DevOps and Resilience Engineering

Amy Tobey’s talk at Failover Conference in 2020 entitled, “The Future of DevOps is Resilience Engineering” is a good place to start if you’ve stumbled upon this space as “the place” where the future is likely to happen. It’s available on YT below, and you can read a terrific summary by Hannah Culver over on blameless.com.

Tom Geraghty writes about this topic on his blog and points to what is the seminal text entitled “Resilience Engineering” by Erik Hollnagel, David Woods, and Nancy Leveson. Geraghty paraphrases the authors:

… resilience is about what a system can do — including its capacity to anticipate, synchronize, be ready to respond, proactively learn …

Tom Geraghty

Nancy Leveson’s later paper in 2017, “Engineering Resiilence into Safety-Critical Systems” is an interesting branch where she introduces the idea of STAMP as a model for thinking about accidents: “Systems-Theoretic Accident Modeling and Processes.”

System behavior in system dynamics is modeled by using feedback (causal) loops, stock and flows (levels and rates), and the non-linearities created by interactions among system components. In this view of the world, behavior over time (the dynamics of the system) can be explained by the interaction of positive and negative feedback loops [14]. The models are constructed from three basic building blocks: positive feedback or reinforcing loops, negative feedback or balancing loops, and delays. Positive loops (called reinforcing loops) are self-reinforcing while negative loops tend to counteract change. Delays introduce potential instability into the system.”

—Leveson et al
in “Engineering Resilience into Safety-Critical Systems” … 3a is “a reinforcing loop that feeds on itself to produce growth or decline” … 3b is “a balancing loop that changes the current value of a system variable or a desired or reference variable thru some action. It corresponds to a negative feedback loop in control theory.” … 3c is “a delay which is used to model the time that elapses between cause and effect.”

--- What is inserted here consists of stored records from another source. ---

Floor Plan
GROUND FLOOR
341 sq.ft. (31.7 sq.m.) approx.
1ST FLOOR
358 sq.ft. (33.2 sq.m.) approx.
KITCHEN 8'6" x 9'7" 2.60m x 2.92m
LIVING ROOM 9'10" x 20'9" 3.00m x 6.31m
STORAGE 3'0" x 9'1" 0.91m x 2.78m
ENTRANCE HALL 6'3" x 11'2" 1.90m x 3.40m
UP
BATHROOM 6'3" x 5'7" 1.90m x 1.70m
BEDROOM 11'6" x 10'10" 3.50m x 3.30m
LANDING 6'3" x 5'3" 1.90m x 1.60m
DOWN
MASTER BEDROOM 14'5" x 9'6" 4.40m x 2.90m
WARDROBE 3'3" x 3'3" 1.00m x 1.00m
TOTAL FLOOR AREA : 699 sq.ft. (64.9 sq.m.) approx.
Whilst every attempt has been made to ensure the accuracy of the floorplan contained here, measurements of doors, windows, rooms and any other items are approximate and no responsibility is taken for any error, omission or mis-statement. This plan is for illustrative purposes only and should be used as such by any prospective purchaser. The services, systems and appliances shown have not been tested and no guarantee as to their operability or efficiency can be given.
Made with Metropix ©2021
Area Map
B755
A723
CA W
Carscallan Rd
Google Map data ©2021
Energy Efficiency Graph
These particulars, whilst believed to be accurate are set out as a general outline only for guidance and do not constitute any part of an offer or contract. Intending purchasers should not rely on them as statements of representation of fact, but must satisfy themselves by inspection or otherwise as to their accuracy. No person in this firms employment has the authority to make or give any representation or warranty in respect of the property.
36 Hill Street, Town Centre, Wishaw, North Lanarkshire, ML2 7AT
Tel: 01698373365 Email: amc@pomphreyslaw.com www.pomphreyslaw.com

Chris Riley on devops.com summarizes resilience engineering as requiring “the resilience stack” which he defines as including:

  1. “Observability and/or monitoring tool.
  2. Incident response tool.
  3. On-call strategy documentation.
  4. Post mortem process and documentation.
  5. Documented processes including recommend response steps.
  6. Path to automation.” [ref]

Riley places chaos engineering at a level *above* resilience engineering — in other words, resilience engineering is table stakes for any organization that is managing amidst complexities.

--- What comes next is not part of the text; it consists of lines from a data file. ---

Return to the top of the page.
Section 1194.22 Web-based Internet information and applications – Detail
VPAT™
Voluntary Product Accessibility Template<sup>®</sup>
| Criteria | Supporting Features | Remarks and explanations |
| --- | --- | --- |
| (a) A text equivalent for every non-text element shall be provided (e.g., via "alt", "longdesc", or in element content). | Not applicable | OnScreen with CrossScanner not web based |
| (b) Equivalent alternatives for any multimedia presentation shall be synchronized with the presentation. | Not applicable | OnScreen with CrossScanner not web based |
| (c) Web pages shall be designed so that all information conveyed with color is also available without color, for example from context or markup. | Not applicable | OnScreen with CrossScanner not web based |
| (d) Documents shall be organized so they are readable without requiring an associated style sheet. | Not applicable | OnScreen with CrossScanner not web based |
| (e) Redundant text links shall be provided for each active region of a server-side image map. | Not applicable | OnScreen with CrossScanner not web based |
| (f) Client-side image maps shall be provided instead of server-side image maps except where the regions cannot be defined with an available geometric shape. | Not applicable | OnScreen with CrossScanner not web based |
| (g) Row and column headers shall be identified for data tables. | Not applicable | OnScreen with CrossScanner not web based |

As for how resilience engineering and DevOps interrelate, I guess I’m a strong believer after having written How To Speak Machine and having worked in the world of critical event management for both digital and physical systems (i.e. devops and emergency management) — that this idea of “constant improvement” is something that lies at the heart of humans’ desire to adapt. Large systems, by their very nature, take on much more wear because of their large surface area; plus they wear themselves down due to the complicate machinery that’s running them. There are constant endogenous risks to a large software system — much like you’d say a large organization carries, too, with its inherent operational complexities. We make software systems all the time in the world of speaking machines and deploy them at scale (i.e. DevOps universe) at a much higher than the rate by which we make large scale organizations that operate in the real world. So there’s something fundamental about the world of DevOps that links with the way of resilience engineering that isn’t just limited to the digital world, IMHO.

In closing, I strongly suggest reading Geraghty’s summary of conclusions on the topic of resilience engineering because he gets to the heart of the matter: people. It’s the people who are able to find a path to adaptiveness. In other words, resilience doesn’t happen by default. It happens because a committed group of people care to “do the work” of making/engineering something important to become more resilient.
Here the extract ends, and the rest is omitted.